What to produce: A single number is required: the count of lines in the records below that contain the word "know".
________________________________________
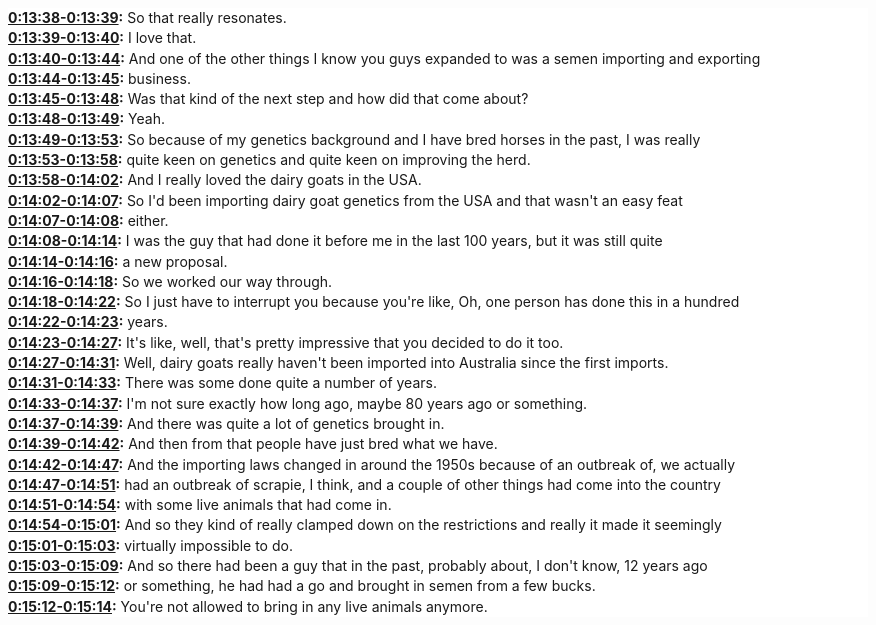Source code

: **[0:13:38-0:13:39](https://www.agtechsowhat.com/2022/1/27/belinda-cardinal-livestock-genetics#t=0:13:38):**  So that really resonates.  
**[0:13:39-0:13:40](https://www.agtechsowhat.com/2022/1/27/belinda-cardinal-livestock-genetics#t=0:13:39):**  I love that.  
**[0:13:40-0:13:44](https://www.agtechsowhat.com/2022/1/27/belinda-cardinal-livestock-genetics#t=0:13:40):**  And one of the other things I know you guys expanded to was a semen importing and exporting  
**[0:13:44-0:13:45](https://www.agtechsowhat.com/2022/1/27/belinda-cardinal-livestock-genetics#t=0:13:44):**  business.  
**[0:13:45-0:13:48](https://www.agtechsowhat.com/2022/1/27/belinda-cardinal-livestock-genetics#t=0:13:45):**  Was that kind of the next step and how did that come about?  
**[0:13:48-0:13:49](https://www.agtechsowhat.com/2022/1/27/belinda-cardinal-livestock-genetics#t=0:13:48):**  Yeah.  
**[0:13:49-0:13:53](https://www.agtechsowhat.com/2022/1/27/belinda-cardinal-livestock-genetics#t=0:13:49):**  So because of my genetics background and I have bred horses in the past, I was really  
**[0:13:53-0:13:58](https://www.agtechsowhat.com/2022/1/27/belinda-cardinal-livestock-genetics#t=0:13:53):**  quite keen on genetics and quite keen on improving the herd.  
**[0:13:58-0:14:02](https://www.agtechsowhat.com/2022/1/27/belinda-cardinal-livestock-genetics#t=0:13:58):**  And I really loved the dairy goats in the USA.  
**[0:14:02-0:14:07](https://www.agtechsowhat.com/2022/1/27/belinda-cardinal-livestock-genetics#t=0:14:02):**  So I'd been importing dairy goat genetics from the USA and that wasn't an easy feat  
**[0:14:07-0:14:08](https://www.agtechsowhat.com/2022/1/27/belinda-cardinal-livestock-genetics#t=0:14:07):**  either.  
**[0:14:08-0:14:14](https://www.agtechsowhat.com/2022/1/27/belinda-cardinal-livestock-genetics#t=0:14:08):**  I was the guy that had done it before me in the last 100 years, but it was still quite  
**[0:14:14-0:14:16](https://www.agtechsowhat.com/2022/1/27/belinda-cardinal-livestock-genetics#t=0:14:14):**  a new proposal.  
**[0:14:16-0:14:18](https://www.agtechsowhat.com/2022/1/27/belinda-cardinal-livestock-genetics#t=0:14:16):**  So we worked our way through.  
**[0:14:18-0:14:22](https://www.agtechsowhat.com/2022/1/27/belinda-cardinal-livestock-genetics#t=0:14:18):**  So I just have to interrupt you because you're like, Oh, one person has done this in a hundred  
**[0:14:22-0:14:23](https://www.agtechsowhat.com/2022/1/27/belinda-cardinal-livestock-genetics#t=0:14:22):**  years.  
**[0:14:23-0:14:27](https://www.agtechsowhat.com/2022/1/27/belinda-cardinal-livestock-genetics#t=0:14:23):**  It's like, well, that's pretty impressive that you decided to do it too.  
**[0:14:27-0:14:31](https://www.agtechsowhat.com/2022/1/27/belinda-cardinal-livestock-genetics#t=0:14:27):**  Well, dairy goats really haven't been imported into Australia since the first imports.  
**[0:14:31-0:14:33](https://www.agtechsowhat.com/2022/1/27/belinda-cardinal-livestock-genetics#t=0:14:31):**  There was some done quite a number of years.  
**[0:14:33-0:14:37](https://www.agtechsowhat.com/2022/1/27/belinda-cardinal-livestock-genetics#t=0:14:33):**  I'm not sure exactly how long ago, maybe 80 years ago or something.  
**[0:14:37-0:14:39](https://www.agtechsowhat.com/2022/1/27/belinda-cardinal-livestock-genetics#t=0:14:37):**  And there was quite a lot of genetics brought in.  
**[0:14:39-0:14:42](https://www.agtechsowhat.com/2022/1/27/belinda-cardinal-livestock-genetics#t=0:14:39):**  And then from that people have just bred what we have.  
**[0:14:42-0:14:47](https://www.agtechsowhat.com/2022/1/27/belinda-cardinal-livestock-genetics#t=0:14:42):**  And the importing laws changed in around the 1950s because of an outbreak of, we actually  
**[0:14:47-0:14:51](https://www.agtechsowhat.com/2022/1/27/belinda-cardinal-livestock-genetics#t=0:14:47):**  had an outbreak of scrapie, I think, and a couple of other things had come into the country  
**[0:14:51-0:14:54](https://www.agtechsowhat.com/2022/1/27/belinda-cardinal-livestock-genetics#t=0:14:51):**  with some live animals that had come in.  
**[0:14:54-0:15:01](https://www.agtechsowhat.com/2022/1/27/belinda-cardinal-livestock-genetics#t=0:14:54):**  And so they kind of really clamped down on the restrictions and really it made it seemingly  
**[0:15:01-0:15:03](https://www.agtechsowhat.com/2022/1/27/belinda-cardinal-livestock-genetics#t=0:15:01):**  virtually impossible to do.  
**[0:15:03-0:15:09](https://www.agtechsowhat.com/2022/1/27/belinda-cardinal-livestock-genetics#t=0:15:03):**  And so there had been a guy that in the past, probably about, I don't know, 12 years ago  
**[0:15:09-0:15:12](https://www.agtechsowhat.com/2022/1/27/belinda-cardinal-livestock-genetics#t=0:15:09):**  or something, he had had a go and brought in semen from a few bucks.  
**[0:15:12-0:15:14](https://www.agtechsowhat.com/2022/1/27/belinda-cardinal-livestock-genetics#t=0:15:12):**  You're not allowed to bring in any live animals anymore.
________________________________________
Problem solution: 2